--- DATASET RECORDS Enclosed Below ---

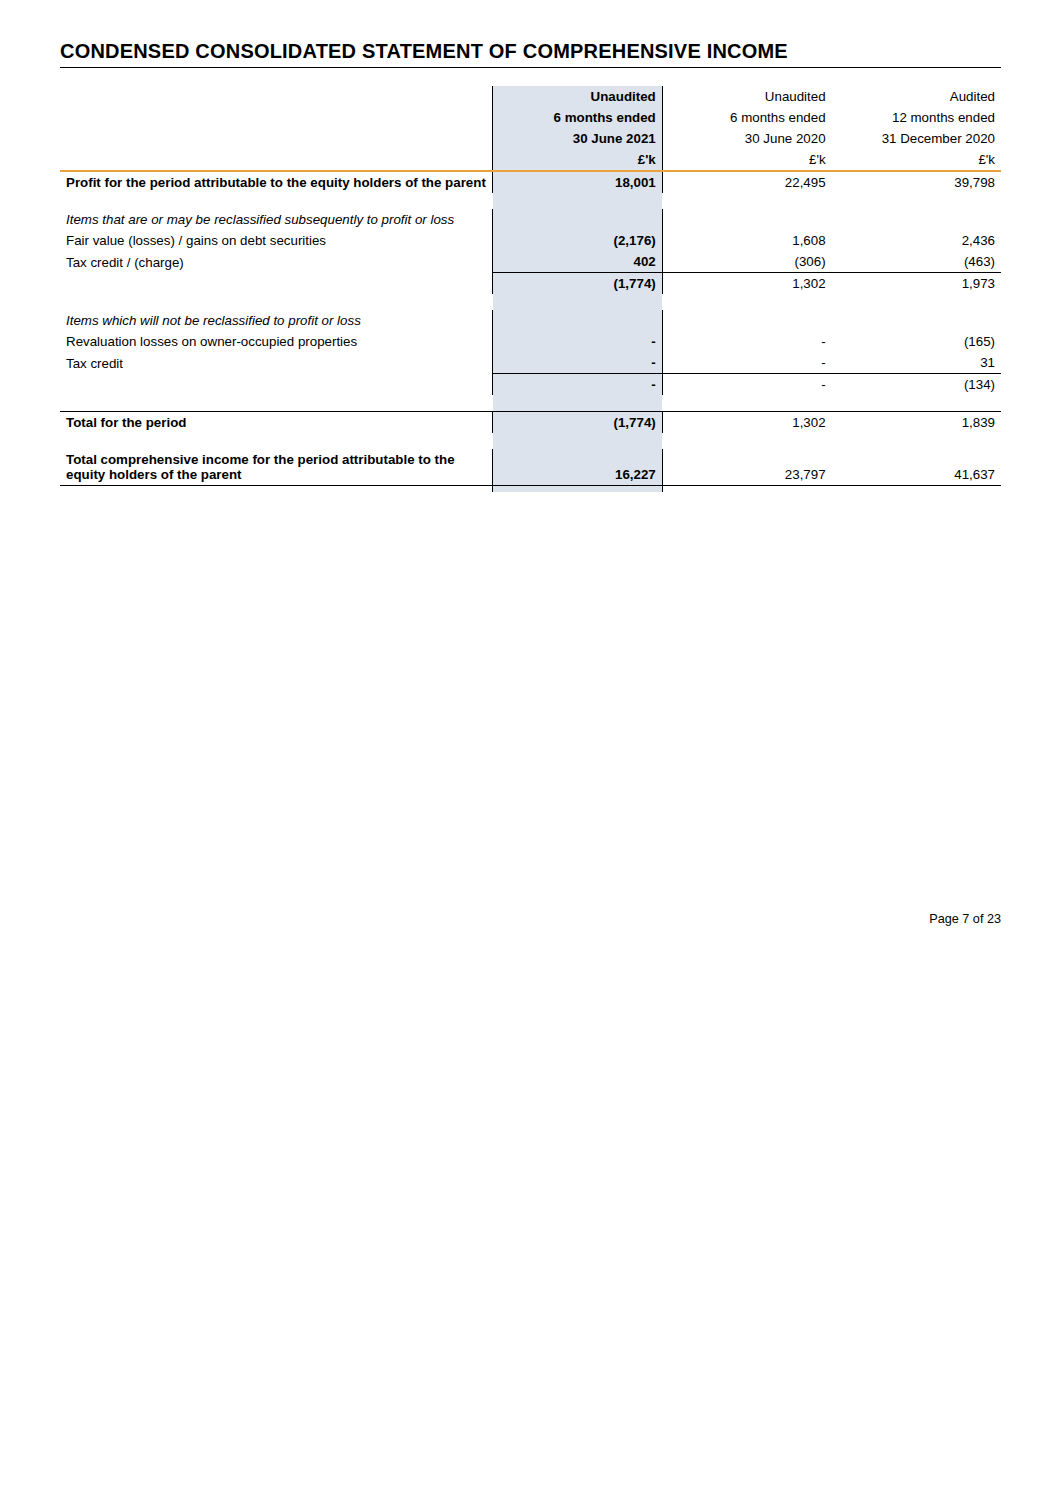CONDENSED CONSOLIDATED STATEMENT OF COMPREHENSIVE INCOME
| | Unaudited | Unaudited | Audited |
| --- | --- | --- | --- |
| | 6 months ended | 6 months ended | 12 months ended |
| | 30 June 2021 | 30 June 2020 | 31 December 2020 |
| | £'k | £'k | £'k |
| Profit for the period attributable to the equity holders of the parent | 18,001 | 22,495 | 39,798 |
| Items that are or may be reclassified subsequently to profit or loss | | | |
| Fair value (losses) / gains on debt securities | (2,176) | 1,608 | 2,436 |
| Tax credit / (charge) | 402 | (306) | (463) |
| | (1,774) | 1,302 | 1,973 |
| Items which will not be reclassified to profit or loss | | | |
| Revaluation losses on owner-occupied properties | - | - | (165) |
| Tax credit | - | - | 31 |
| | - | - | (134) |
| Total for the period | (1,774) | 1,302 | 1,839 |
| Total comprehensive income for the period attributable to the equity holders of the parent | 16,227 | 23,797 | 41,637 |
Page 7 of 23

--- End of Enclosed DATASET RECORDS ---

• _TASK GOAL_: The expected answer is an exact copy of the lines above, beginning at the line with "Items that are" and ending at the line with "properties | - | - | (165) |", with both ends in.

• _ANSWER FOR THIS EXERCISE_:
| Items that are or may be reclassified subsequently to profit or loss | | | |
| Fair value (losses) / gains on debt securities | (2,176) | 1,608 | 2,436 |
| Tax credit / (charge) | 402 | (306) | (463) |
| | (1,774) | 1,302 | 1,973 |
| Items which will not be reclassified to profit or loss | | | |
| Revaluation losses on owner-occupied properties | - | - | (165) |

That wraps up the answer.